If you’re new to fascia blasting, you typically start with 1 minute or less to see how your body feels afterward.
It’s recommended to lightly massage your skin and drink plenty of fluids after the procedure. You can also take a cold shower to reduce any swelling.
Some people who have tried fascia blasting report that it has various benefits, including:
- reduced cellulite
- firmer skin
- less muscle pain
- less joint pain
- increased circulation
Despite these anecdotal reports, there isn’t much research on fascia blasting.
To date, the only research that’s been conducted is a small 2019 study. The article was authored by Ashley Black, the inventor of the FasciaBlaster, and researchers from The Applied Science and Performance Institute in Tampa, Florida.
The study involved 33 women with thigh cellulite. The participants used the FasciaBlaster on their thighs 5 days a week for 12 consecutive weeks. The researchers measured the women’s subcutaneous thigh fat, or fat under the skin, every 4 weeks.
After 12 weeks, the researchers found that the women’s subcutaneous thigh fat had decreased. They also observed a reduction in the appearance of cellulite. According to the authors of this study, fascia manipulation could help cellulite by freeing the fat cells from the fibrous bands.
But this is just one small study. More thorough research is needed to support the benefits of fascia blasting.
According to anecdotal evidence, fascia blasting may not be safe for everyone, and could have some potential side effects.
Some individuals who have tried fascia blasting claim they’ve developed various symptoms from using this technique.
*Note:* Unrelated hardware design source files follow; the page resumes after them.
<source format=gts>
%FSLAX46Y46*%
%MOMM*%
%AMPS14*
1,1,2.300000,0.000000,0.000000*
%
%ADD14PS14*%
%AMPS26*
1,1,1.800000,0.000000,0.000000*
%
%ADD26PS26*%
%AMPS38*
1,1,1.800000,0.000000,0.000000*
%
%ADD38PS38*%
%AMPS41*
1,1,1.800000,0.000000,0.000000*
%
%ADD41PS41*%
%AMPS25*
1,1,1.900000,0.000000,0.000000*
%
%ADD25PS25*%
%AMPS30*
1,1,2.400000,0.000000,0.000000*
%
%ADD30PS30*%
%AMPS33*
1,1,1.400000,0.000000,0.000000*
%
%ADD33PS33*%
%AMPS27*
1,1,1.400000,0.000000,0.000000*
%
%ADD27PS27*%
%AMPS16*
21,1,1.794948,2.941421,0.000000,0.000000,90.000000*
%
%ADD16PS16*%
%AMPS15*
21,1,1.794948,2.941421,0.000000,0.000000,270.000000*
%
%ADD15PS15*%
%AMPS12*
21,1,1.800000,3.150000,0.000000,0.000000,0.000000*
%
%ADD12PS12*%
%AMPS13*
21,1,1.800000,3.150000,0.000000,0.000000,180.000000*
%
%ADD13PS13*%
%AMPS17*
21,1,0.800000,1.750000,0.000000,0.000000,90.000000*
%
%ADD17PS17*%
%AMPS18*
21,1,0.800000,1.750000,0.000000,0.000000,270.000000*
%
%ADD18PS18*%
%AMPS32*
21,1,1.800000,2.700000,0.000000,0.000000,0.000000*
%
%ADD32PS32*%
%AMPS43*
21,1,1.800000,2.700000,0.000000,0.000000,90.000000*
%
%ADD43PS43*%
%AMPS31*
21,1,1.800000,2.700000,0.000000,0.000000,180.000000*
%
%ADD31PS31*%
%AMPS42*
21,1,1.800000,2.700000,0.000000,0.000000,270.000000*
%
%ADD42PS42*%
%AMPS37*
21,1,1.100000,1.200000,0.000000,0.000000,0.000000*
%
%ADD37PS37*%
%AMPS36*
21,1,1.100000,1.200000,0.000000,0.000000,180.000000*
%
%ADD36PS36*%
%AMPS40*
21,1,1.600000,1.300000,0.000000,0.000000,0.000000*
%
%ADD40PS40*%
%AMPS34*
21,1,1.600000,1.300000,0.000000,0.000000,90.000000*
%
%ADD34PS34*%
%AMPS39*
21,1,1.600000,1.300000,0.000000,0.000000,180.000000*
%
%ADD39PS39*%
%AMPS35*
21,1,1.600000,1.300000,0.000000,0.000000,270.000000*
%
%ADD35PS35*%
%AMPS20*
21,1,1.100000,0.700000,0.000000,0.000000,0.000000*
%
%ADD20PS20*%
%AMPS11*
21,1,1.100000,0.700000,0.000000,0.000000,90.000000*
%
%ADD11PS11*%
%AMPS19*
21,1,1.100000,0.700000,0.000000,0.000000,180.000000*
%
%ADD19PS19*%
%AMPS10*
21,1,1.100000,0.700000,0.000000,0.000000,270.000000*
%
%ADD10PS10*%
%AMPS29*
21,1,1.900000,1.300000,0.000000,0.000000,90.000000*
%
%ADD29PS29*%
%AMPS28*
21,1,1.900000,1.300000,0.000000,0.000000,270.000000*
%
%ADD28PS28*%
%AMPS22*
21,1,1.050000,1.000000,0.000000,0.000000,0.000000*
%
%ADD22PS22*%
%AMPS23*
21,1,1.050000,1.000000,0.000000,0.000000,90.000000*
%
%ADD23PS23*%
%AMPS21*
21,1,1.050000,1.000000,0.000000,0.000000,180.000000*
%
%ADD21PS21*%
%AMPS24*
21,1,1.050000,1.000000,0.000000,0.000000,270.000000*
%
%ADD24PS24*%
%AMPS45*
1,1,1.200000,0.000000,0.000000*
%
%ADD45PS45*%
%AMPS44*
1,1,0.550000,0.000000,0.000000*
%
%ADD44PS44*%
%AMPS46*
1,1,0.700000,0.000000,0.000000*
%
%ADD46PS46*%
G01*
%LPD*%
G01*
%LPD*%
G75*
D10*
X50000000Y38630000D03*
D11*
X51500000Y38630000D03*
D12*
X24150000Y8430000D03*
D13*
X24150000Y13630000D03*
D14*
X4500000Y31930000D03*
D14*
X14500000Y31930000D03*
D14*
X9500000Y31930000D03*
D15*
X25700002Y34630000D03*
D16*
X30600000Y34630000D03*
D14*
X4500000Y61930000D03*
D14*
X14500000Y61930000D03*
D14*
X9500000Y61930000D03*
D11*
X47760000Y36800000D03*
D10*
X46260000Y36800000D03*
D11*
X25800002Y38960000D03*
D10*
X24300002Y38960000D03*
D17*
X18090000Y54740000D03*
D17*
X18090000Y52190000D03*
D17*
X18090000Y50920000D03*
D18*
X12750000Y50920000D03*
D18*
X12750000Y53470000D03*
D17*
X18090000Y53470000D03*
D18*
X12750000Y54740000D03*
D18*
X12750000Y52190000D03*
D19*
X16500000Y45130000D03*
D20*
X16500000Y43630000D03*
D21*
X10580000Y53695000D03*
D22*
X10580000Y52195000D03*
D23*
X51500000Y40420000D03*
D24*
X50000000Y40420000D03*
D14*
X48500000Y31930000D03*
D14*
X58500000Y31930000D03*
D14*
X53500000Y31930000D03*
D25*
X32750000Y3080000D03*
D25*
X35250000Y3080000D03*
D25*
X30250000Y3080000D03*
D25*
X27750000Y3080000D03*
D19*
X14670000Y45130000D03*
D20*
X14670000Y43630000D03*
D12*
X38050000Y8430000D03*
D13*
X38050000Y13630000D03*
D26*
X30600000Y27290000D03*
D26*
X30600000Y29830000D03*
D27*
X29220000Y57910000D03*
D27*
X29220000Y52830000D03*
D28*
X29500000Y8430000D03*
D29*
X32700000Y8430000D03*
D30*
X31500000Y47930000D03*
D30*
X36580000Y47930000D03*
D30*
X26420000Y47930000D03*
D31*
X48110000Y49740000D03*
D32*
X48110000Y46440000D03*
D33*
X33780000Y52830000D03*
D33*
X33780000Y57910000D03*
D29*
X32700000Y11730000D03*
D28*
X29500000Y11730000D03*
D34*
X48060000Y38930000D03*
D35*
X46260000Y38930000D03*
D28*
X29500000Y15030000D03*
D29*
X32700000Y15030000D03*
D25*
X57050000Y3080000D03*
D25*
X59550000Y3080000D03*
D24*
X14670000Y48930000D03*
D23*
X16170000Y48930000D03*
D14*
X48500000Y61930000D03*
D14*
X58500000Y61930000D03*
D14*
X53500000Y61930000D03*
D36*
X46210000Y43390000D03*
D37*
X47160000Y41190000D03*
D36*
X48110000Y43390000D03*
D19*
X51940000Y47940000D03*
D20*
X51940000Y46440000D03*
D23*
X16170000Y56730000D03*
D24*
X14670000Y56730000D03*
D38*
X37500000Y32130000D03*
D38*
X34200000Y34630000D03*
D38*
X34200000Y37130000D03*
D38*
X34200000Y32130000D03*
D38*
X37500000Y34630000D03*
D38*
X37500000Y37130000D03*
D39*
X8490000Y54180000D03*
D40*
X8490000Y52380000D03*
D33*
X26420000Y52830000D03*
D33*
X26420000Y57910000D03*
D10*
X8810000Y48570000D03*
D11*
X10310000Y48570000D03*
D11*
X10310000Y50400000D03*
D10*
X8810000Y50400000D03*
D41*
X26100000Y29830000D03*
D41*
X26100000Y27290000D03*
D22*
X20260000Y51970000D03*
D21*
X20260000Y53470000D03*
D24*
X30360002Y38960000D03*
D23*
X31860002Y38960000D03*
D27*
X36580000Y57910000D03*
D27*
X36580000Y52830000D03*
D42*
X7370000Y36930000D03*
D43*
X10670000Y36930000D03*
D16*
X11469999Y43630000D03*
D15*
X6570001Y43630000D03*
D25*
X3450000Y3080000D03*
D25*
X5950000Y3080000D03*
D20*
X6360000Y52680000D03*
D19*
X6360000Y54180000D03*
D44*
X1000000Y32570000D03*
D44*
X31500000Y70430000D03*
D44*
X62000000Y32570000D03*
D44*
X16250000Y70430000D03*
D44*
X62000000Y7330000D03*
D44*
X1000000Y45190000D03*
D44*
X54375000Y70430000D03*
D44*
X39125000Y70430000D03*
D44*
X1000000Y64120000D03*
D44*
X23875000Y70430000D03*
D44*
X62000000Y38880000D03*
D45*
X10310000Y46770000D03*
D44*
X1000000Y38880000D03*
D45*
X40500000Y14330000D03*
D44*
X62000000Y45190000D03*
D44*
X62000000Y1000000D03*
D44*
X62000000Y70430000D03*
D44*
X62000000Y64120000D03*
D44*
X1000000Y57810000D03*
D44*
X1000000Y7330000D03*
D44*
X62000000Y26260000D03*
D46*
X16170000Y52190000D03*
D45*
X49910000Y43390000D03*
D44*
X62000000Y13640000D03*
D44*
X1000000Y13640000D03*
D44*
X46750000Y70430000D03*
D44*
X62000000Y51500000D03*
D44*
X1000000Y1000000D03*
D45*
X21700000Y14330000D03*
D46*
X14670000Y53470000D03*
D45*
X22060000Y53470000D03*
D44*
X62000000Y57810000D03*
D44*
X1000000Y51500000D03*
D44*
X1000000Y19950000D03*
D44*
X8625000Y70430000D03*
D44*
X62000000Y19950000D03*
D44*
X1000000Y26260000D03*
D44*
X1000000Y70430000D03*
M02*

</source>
Some of the reported side effects include:
- severe bruising
- skin discoloration
- increased cellulite
- increased varicose veins
- increased pain
- extreme tiredness and fatigue
- weight gain
Some people who have used the FasciaBlaster have filed reports with the Food and Drug Administration (FDA). It’s important to note that anyone can file a report with the FDA for any particular reason.
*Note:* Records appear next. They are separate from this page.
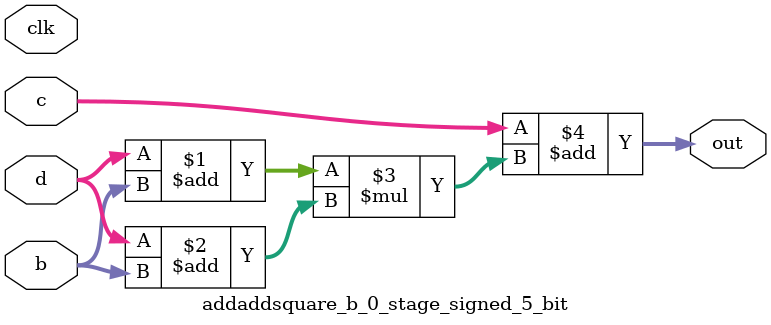
<source format=sv>
(* use_dsp = "yes" *) module addaddsquare_b_0_stage_signed_5_bit(
	input signed [4:0] b,
	input signed [4:0] c,
	input signed [4:0] d,
	output [4:0] out,
	input clk);

	assign out = c + ((d + b) * (d + b));
endmodule

</source>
Again, more research is needed to understand these purported side effects as well as the potential benefits of fascia blasting.
Fascia blasting isn’t the only way to stimulate the fascia. There are other ways to treat fascia-related conditions, including:
- Foam rolling. Compared to fascia blasters, foam rollers are softer and gentler on the body. Foam rolling is thought to reduce cellulite and myofascial pain.
- Massage. Massages are ideal for relieving general fascia-related pain, including lower back pain. Some massage therapists offer “anti-cellulite” massages, though the results are often mixed.
- Lipomassage. Lipomassage uses a handheld machine to knead and smooth the skin. The results are typically temporary, according to the American Academy of Dermatology.
- Myofascial release therapy. Many people with myofascial pain find relief from myofascial release therapy. A massage therapist or chiropractor manually massages your fascia to relieve tightness.
- Ultrasound. Ultrasonic liposculpting may reduce the appearance of cellulite by destroying fat cells. Ultrasound therapy, which involves sound waves to promote blood circulation, could relieve myofascial pain.
- Stretching. A regular stretching routine can help fascia-related conditions like plantar fasciitis, myofascial pain syndrome, and fibromyalgia.
While advocates of fascia blasting say it reduces pain and cellulite, there isn’t much research on its efficacy. The reported benefits are anecdotal and theoretical.
Meanwhile, some users claim they’ve developed side effects like severe bruising and increased pain from fascia blasting.
If you’d like to try fascia blasting, talk to your doctor first. They can help determine if it’s a safe technique for you.